The label fails because it isn't precise enough. But to be precise enough, for the whole spectrum of human experience, would be too unwieldy to be useful. It's the 42 words for snow thing. It's great for the people who take the time to know all 42 words for the different kinds of snow, but it's very hard to use for the people who don't, and what do you do if there is actually a 43rd type of snow, between type 16 and 34? I think there are more pieces of a person's core being than types of snow, and more shades of gray between the lines.

Ultimately, I feel pretty good about that core person. I worry, from time to time, that forces around are trying to commodify it. My first semester of my second year of business school was spent with a lot of fear about this. I can see a time when my work for the US Government is going to rekindle this worry. At least I hope it does, because its terribly conformist around here and to not worry would mean that the very thing cummings is talking about is in progress.

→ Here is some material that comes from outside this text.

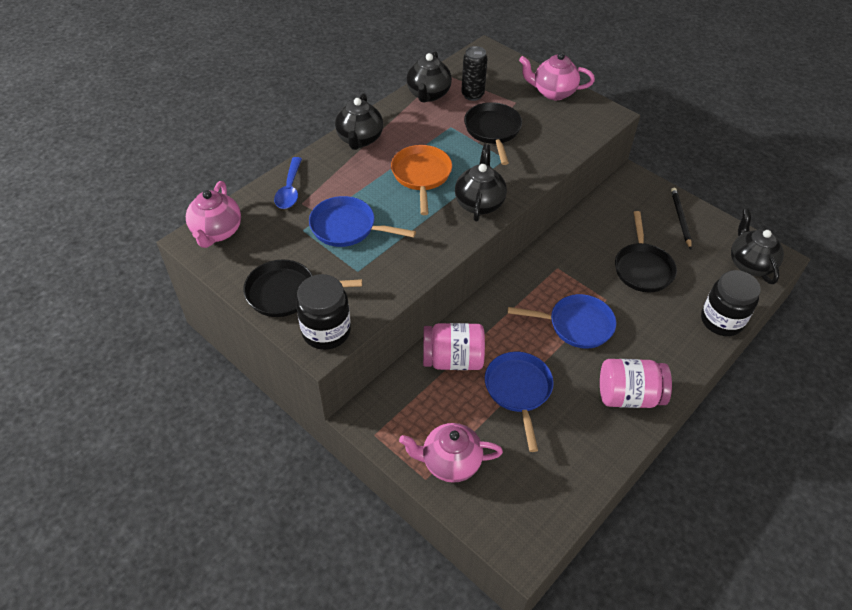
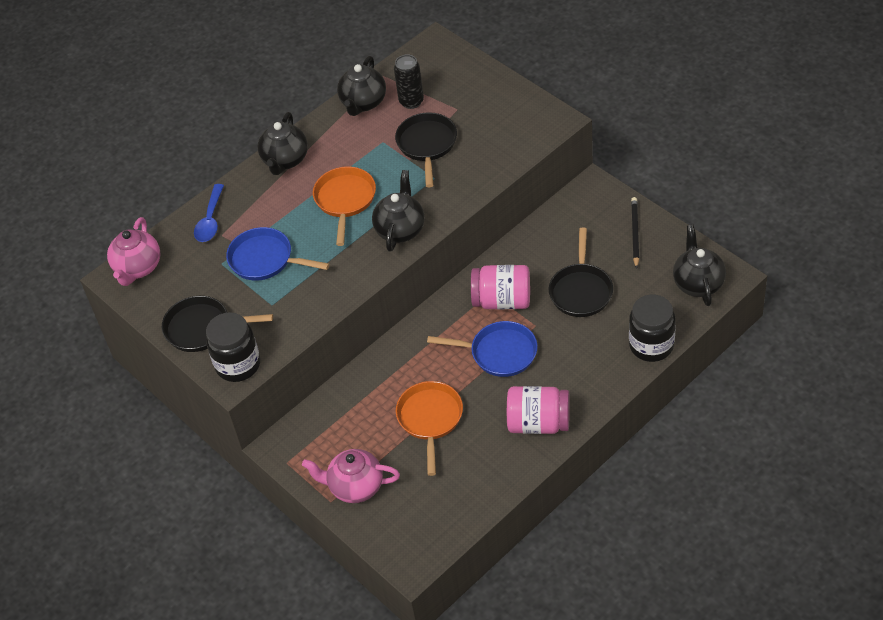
camera: 10 degrees right, 0 degrees up
(452, 359) = (369, 390): pink jar -> pink jar (502, 300)
(518, 390) = (430, 419): blue pan -> orange pan
(553, 92) = (500, 95): pink teapot -> none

...a world which is doing its best, night and day, to make you everybody else...

This is commodification. The world that makes everyone the same. And it's pervasive, invasive and evasive. Witness the fashion for Ugg boots, which might be the ugliest fashion trend since, well, the giant ties of the 70's. Who knows how they entered the zeitgeist, who knows why (the name is even ugg-ly). But they are here and they are back for winter.

Any rate, cummings is talking about holding onto that core you. The one you cannot put into words. The pieces that don't quite fit neatly into a myers-briggs type. You know it when you feel it.